そもそも、トランス脂肪酸とは何か

前回前々回と米国におけるトランス脂肪酸の背景、そして日本におけるトラン脂肪酸摂取状況について説明したが、そもそもトランス脂肪酸とは(科学的に)何か?について説明したい。
おそらく、大多数の人がそこのところが明確でないと思う。

トランス脂肪酸が何であるかを説明する前に、
おおもとの油脂の話からしたい。
油脂は脂肪酸とグリセリンか出来ていて、
脂肪酸というのは炭素Cが鎖のようにつらなった構造をしています。
この脂肪酸には、飽和脂肪酸といわれるものと、不飽和脂肪酸といわれるものとがあります。
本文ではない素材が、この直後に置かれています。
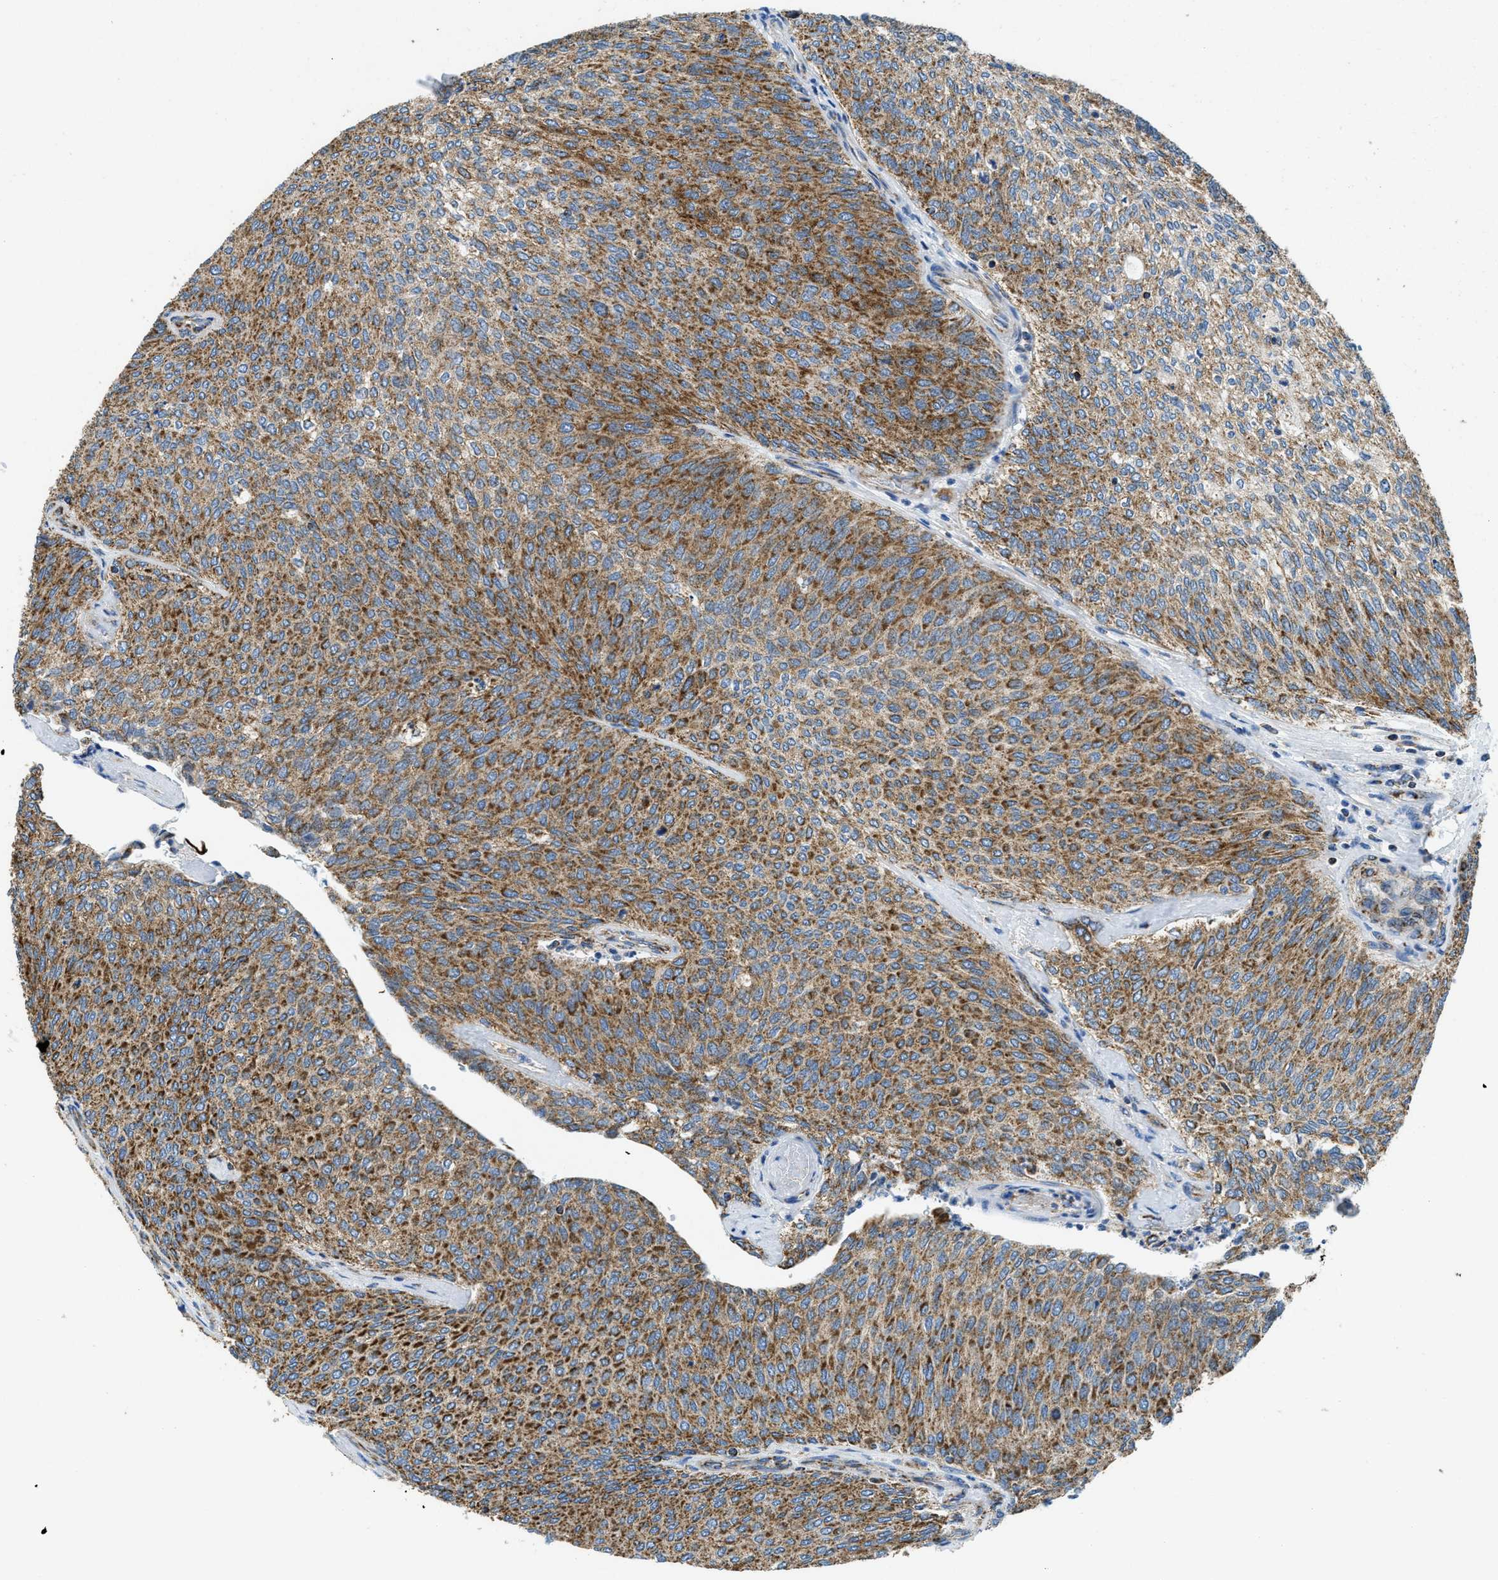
{"staining": {"intensity": "strong", "quantity": ">75%", "location": "cytoplasmic/membranous"}, "tissue": "urothelial cancer", "cell_type": "Tumor cells", "image_type": "cancer", "snomed": [{"axis": "morphology", "description": "Urothelial carcinoma, Low grade"}, {"axis": "topography", "description": "Urinary bladder"}], "caption": "Low-grade urothelial carcinoma tissue reveals strong cytoplasmic/membranous positivity in about >75% of tumor cells, visualized by immunohistochemistry. The protein is shown in brown color, while the nuclei are stained blue.", "gene": "STK33", "patient": {"sex": "female", "age": 79}}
(聞いたことがありますよね!)
化学構造として炭素の二重結合がないものを飽和脂肪酸、炭素の二重結合があるものを不飽和脂肪酸といい、オレイン酸、リノール酸、ドコサヘキサン酸(DHA)などが不飽和脂肪酸に含まれます。
この二重結合している炭素は水素とも結合していますが、この結合の形によってシス型とトランス型とにわかれます。
cistrans

(出典 農林水産省 すぐにわかるトランス脂肪酸)

このトランス型の結合がある不飽和脂肪酸をまとめてトランス脂肪酸といいます。つまり、トランス脂肪酸は、塩化ナトリウムとかショ糖(スクロース)のように決まったひとつのものを指す物質名ではないのです!